Je ne l'aime pas . c'est une voix verte. Elle glisse sur la contrebasse tordue que l'on entend à peine en fond sonore et se fripe comme un lambeau de peau qui frissonne
L'université,, inspecteur Negro? L'université? C'est une ville parallèle encore plus mystérieuse. Des étudiants qui vont et viennent de toute l'Italie, qui abandonnent les cours puis les reprennent, qui dorment chez des mais ou des parents, toujours au noir, sans quittances ni papiers.Mais vous savez que dans les années soixante tous les terroristes venaient se cacher ici, à Bologne, et vous savez pourquoi? Parce que dans n'importe quelle vielle, un garçon bizarre, avec un accent bizarre, qui entre et sort d'une maison à n'importe quelle heure du jour et de la nuit sans que personne ne sache qui il est, ce qu'il fait, ni de quoi il vit, qui quelquefois disparaît puis revient, dans n'importe quelle autre ville ce garçon serait repéré par quelqu'un, mais à Bologne, non. A Bologne, c'est le portrait-robot de l'étudiant moyen. Vous dites: l'université, inspecteur? L'université est une ville clandestine.

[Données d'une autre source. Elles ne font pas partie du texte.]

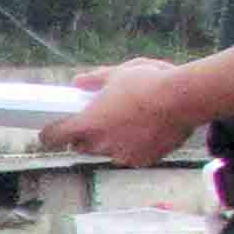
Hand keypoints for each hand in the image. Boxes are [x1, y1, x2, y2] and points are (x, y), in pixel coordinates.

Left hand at [42, 59, 189, 167]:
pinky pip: (130, 155)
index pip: (55, 137)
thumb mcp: (117, 72)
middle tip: (93, 120)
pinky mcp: (143, 160)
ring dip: (108, 141)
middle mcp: (102, 144)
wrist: (184, 99)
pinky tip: (144, 130)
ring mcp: (123, 155)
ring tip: (124, 122)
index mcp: (88, 123)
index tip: (50, 131)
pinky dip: (132, 146)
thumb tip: (77, 82)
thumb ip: (94, 80)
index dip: (49, 134)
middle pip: (81, 146)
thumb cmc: (148, 82)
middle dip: (83, 136)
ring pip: (106, 151)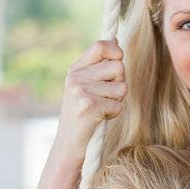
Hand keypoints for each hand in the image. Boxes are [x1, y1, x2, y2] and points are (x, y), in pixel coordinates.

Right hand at [54, 38, 126, 162]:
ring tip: (103, 109)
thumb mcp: (86, 87)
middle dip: (120, 84)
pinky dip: (114, 114)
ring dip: (118, 101)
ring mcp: (81, 91)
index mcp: (75, 69)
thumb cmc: (82, 117)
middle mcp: (76, 77)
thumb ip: (100, 66)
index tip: (119, 60)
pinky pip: (118, 105)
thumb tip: (116, 42)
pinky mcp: (89, 106)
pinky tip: (100, 118)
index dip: (116, 51)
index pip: (101, 45)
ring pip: (122, 87)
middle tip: (106, 97)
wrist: (67, 146)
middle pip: (118, 67)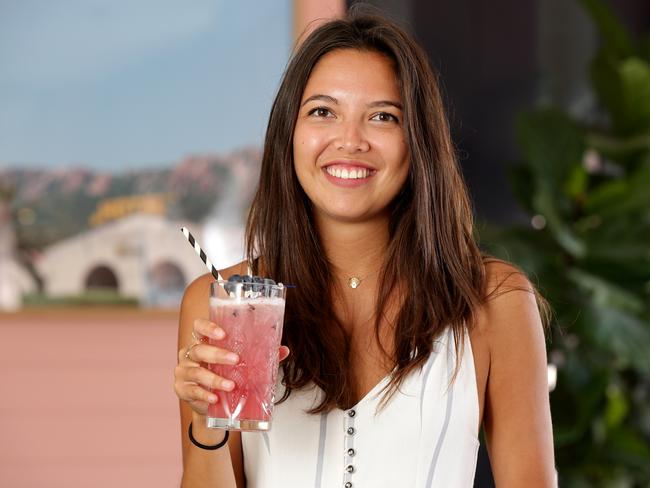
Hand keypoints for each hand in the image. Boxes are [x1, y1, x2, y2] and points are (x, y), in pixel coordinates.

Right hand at [174, 318, 289, 415]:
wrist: (213, 404)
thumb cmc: (226, 375)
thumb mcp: (242, 365)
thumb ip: (260, 356)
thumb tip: (283, 350)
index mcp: (203, 341)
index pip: (198, 326)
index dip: (208, 327)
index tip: (223, 334)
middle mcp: (190, 354)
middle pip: (199, 349)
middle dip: (217, 354)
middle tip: (236, 360)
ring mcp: (183, 372)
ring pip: (196, 372)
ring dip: (214, 379)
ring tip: (231, 385)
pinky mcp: (181, 389)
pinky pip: (192, 391)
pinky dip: (204, 394)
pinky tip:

Je ne l'aime pas. C'est une voix verte. [...] C'est une voix verte et elle est verte parce qu'elle n'a pas de couleurs. La couleur d'une voix est donnée par la respiration de la personne. Par la puissance de cette respiration. Si elle est basse alors elle est humble, triste anxieuse, implorante. Si elle est haute alors elle est sincère, ironique, ou débonnaire. Si elle est plate elle est indifférente ou définitive. Si elle est forte, d'un seul jet, elle est menaçante, vulgaire ou violente. Si elle monte et descend et s'arrondit sur les bords, elle est affectueuse, malicieuse ou sensuelle. Cette voix-là n'est rien. [...] C'est une voix verte qui fait semblant.

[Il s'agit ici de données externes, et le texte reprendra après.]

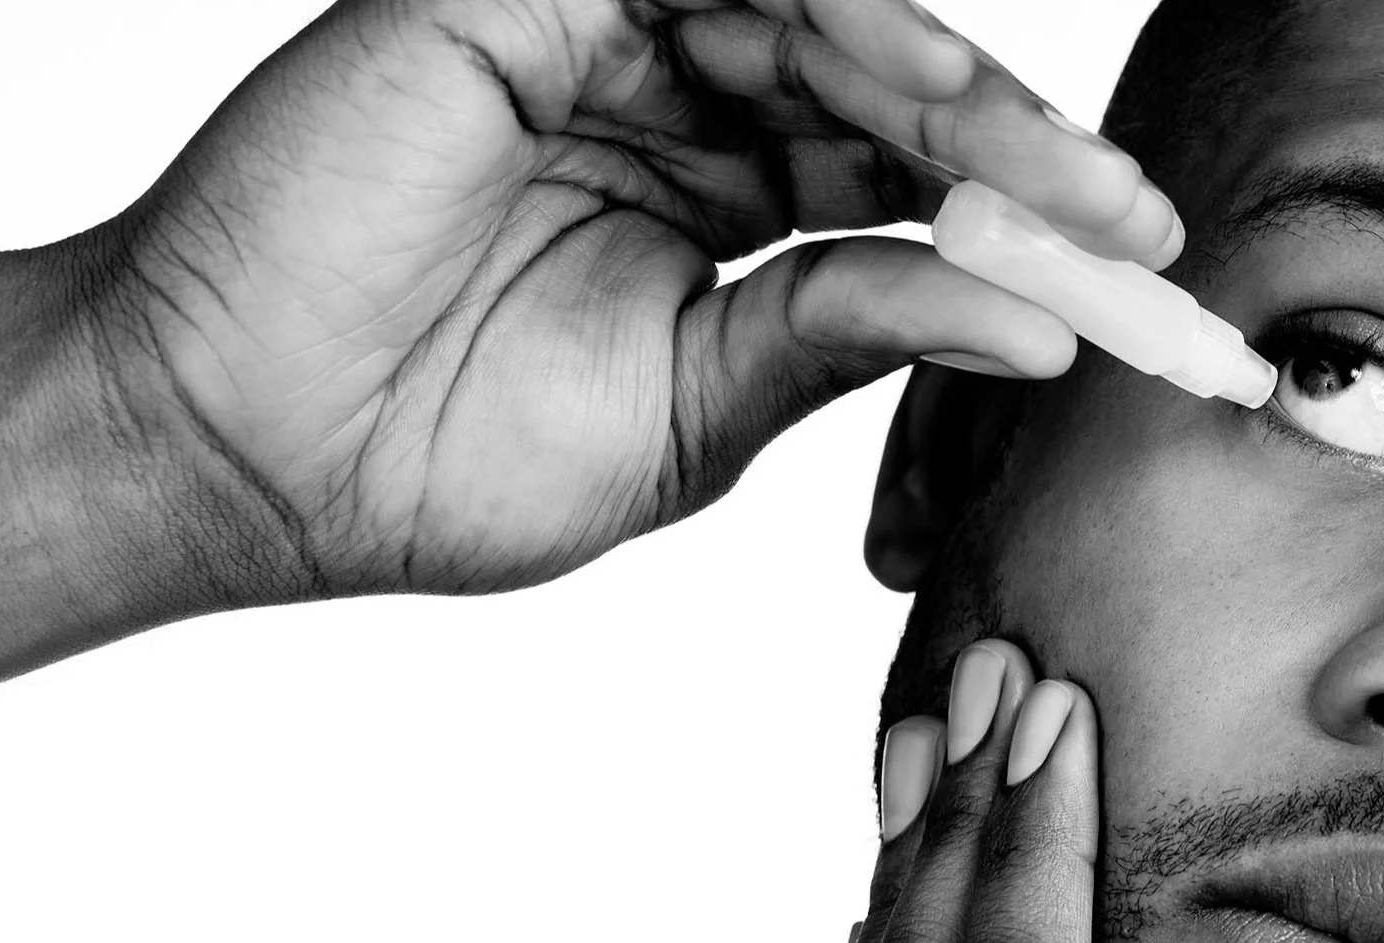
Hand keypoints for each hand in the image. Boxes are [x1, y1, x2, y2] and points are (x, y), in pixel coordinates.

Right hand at [82, 0, 1175, 601]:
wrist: (243, 453)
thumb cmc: (440, 456)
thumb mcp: (695, 413)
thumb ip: (848, 334)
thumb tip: (1037, 323)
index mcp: (720, 214)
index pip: (904, 192)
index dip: (1024, 229)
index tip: (1141, 289)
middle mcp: (681, 112)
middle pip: (891, 97)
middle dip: (1023, 156)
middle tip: (1132, 224)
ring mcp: (610, 41)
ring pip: (826, 20)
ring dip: (951, 88)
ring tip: (1048, 170)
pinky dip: (836, 17)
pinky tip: (922, 86)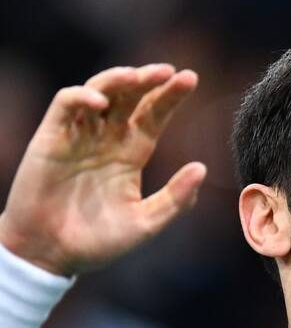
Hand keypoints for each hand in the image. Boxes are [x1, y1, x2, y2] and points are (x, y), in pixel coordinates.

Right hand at [0, 64, 206, 275]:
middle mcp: (106, 140)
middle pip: (130, 98)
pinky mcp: (51, 140)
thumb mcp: (146, 223)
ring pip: (98, 92)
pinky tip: (101, 102)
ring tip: (140, 77)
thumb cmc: (99, 242)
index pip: (153, 115)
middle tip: (170, 71)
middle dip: (149, 80)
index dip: (170, 97)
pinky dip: (81, 97)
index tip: (191, 79)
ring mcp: (78, 137)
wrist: (52, 256)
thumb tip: (202, 168)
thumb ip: (175, 199)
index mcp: (130, 154)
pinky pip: (65, 106)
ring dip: (118, 80)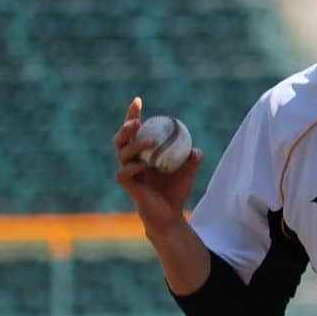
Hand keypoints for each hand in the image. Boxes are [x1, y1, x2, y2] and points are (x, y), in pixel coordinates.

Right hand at [114, 96, 202, 240]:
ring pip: (122, 153)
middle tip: (137, 121)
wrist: (170, 215)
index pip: (134, 129)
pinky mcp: (127, 185)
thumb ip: (192, 159)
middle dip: (126, 126)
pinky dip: (131, 167)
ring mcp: (128, 172)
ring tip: (151, 142)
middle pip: (121, 138)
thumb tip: (196, 149)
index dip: (132, 113)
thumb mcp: (188, 172)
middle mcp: (131, 160)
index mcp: (142, 152)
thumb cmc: (176, 191)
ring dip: (135, 144)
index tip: (138, 100)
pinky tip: (142, 165)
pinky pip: (123, 173)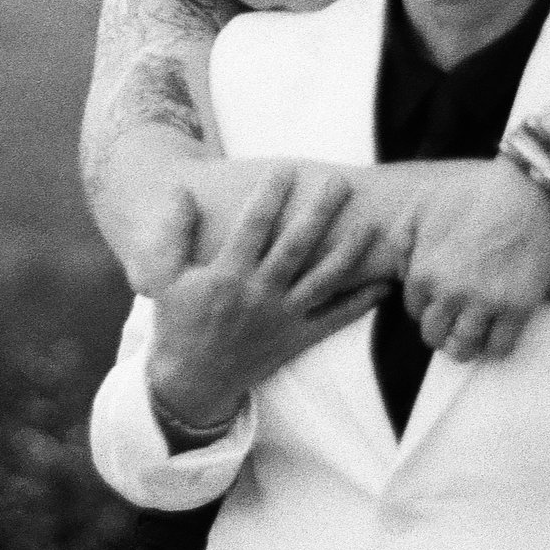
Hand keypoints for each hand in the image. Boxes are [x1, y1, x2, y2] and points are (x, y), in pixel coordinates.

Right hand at [148, 169, 388, 436]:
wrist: (194, 381)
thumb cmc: (179, 322)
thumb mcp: (165, 277)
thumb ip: (174, 232)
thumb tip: (181, 191)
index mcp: (226, 276)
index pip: (253, 227)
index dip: (270, 196)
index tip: (285, 169)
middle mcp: (259, 295)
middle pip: (296, 246)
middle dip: (319, 213)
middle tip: (340, 182)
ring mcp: (283, 318)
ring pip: (323, 280)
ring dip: (349, 252)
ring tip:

Elles ont une voix les couleurs, un son, comme toutes les choses. Un bruit qui les distingue et que je peux reconnaître. Et comprendre. Le bleu, par exemple, avec ce l au milieu, c'est la couleur du lait, des loups et des libellules. Les vases, les venelles et les vaches sont violets et le jaune est la couleur aiguë d'un jappement. Et le noir, je n'arrive pas à l'imaginer mais je sais que c'est la couleur de nulle part, du néant, du vide. [...] Par le bruit de l'idée qu'elles contiennent. Le vert, par exemple, avec ce r traînant qui accroche, démange et écorche la peau, c'est la couleur d'une chose qui brûle, comme le soleil. Toutes les couleurs qui commencent par b, au contraire, sont belles. Comme le blanc ou le blond. Ou le bleu, qui est très beau.